Antoine de Bertrand

His first two volumes of chansons are for four voices, and are settings of the Amours of Pierre de Ronsard, poems which describe the stages and incidents in a love affair gone sour.

Some of the harmonic language used in the chansons is daring, and approaches the experimental level of Vicentino; Bertrand uses microtones, including quarter-tones,[citation needed] as an expressive device in two of the pieces from the second book (1578).

The most extreme example of this is the last seventeen measures of the chanson Je suis tellement amoureux, in which Bertrand completely avoids diatonic writing, using "only chromatic and enharmonic, with no mixture of diatonicism except in an interval in the bassecontre and another in the hautecontre, made to express the word 'death'" (Reese 1954, 389) However, in a later edition of the same songs (published posthumously in 1587) his publisher removed the dots used as microtone accidentals; evidently they were either too hard to sing, or the notation was too unfamiliar.
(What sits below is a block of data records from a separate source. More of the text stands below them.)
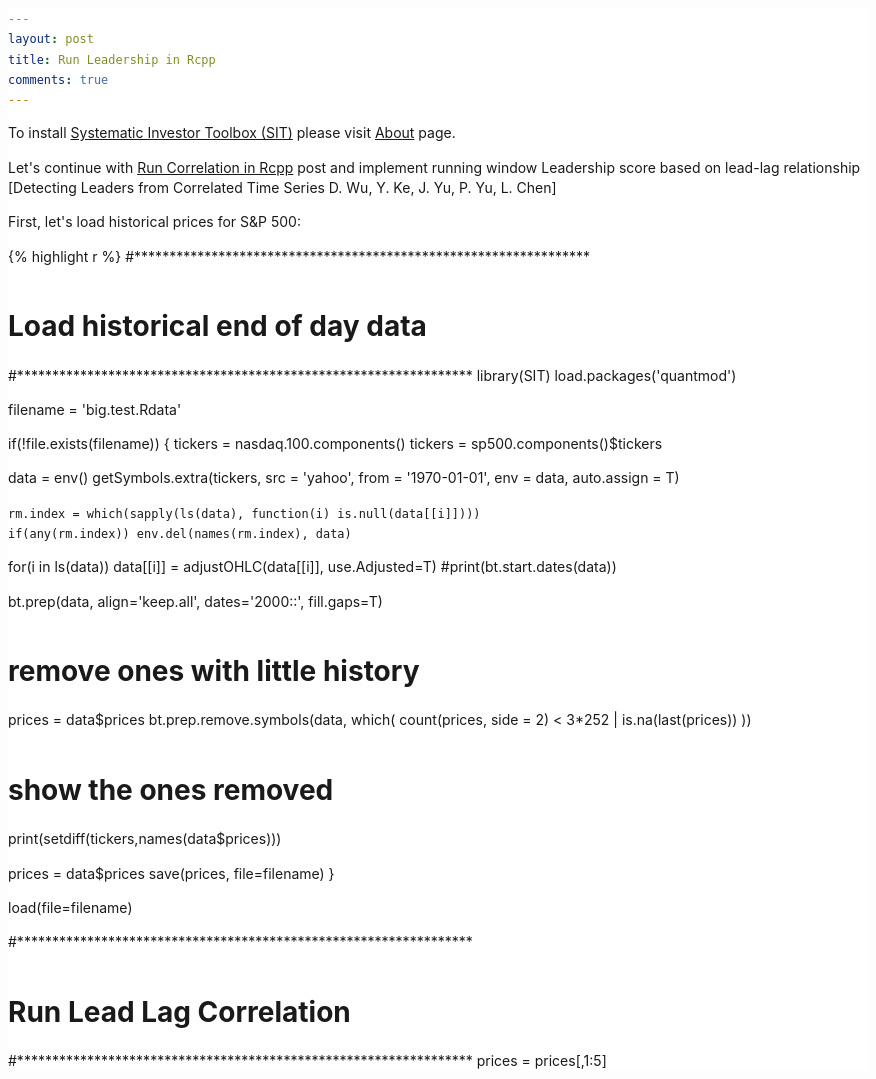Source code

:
```yaml
---
layout: post
title: Run Leadership in Rcpp
comments: true
---
```



To install [Systematic Investor Toolbox (SIT)](https://github.com/systematicinvestor/SIT) please visit [About](',base.url,'about) page.




Let's continue with [Run Correlation in Rcpp](/Run-Correlation-Rcpp) post and implement
running window Leadership score based on lead-lag relationship [Detecting Leaders from Correlated Time Series D. Wu, Y. Ke, J. Yu, P. Yu, L. Chen]

First, let's load historical prices for S&P 500:




{% highlight r %}
#*****************************************************************
# Load historical end of day data
#*****************************************************************
library(SIT)
load.packages('quantmod')

filename = 'big.test.Rdata'

if(!file.exists(filename)) {
  tickers = nasdaq.100.components()
  tickers = sp500.components()$tickers

  data = env()
  getSymbols.extra(tickers, src = 'yahoo', from = '1970-01-01', env = data, auto.assign = T)
  
	rm.index = which(sapply(ls(data), function(i) is.null(data[[i]])))
	if(any(rm.index)) env.del(names(rm.index), data)
  
  for(i in ls(data)) data[[i]] = adjustOHLC(data[[i]], use.Adjusted=T)
  #print(bt.start.dates(data))

  bt.prep(data, align='keep.all', dates='2000::', fill.gaps=T)

  # remove ones with little history
  prices = data$prices
  bt.prep.remove.symbols(data, which(
   	count(prices, side = 2) < 3*252 | is.na(last(prices)) 
  ))
       
  # show the ones removed
  print(setdiff(tickers,names(data$prices)))

  prices = data$prices
  save(prices, file=filename)
}

load(file=filename)

#*****************************************************************
# Run Lead Lag Correlation
#*****************************************************************
prices = prices[,1:5]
Bertrand's sacred works, contained in his three publications of Airs spirituels and sonets chrestiens, are closely related stylistically to the contemporary psalm-settings by the Huguenots: they are simple both melodically and harmonically, and usually maintain a homophonic texture throughout.

Except for the origin of their tunes, they are very similar to some of the psalm settings by the Huguenot composer Claude Goudimel, who had been killed by Catholics in the St. Bartholomew's Day Massacre a decade earlier.